Go through the data below and return each line where the string "only" occurs.

Stored dataset items
__________

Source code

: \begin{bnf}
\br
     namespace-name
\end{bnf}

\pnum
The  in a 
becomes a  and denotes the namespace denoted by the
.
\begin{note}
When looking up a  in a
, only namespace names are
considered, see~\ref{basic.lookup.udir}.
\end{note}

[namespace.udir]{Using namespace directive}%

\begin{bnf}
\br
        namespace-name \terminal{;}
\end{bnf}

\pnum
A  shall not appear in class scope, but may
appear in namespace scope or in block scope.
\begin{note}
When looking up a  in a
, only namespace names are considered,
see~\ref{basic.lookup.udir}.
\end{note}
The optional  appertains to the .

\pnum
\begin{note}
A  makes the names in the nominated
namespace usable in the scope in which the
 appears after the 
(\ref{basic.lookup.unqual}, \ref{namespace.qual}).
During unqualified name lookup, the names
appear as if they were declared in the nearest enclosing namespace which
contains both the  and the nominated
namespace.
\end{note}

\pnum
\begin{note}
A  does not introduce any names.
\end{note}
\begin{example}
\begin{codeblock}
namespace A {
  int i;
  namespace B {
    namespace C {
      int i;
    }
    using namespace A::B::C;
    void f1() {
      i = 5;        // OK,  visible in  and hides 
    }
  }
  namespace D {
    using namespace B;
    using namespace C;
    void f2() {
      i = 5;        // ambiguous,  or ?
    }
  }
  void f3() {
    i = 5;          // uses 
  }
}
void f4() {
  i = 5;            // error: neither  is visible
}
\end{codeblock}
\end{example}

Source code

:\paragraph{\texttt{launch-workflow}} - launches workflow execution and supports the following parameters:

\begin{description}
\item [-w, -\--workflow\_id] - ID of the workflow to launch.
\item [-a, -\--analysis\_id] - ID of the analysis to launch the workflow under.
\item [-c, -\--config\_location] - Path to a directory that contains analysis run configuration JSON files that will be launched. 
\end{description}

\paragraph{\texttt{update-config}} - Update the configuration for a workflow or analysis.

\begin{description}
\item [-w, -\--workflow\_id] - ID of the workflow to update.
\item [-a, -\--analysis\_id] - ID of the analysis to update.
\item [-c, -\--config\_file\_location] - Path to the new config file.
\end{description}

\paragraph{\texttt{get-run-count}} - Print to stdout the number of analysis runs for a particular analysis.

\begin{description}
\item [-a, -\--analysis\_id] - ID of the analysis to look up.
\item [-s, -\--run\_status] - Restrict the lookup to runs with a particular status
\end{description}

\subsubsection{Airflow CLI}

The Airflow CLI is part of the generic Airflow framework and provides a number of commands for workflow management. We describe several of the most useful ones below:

__________

| TASK RESPONSE |
, only namespace names are
, only namespace names are considered,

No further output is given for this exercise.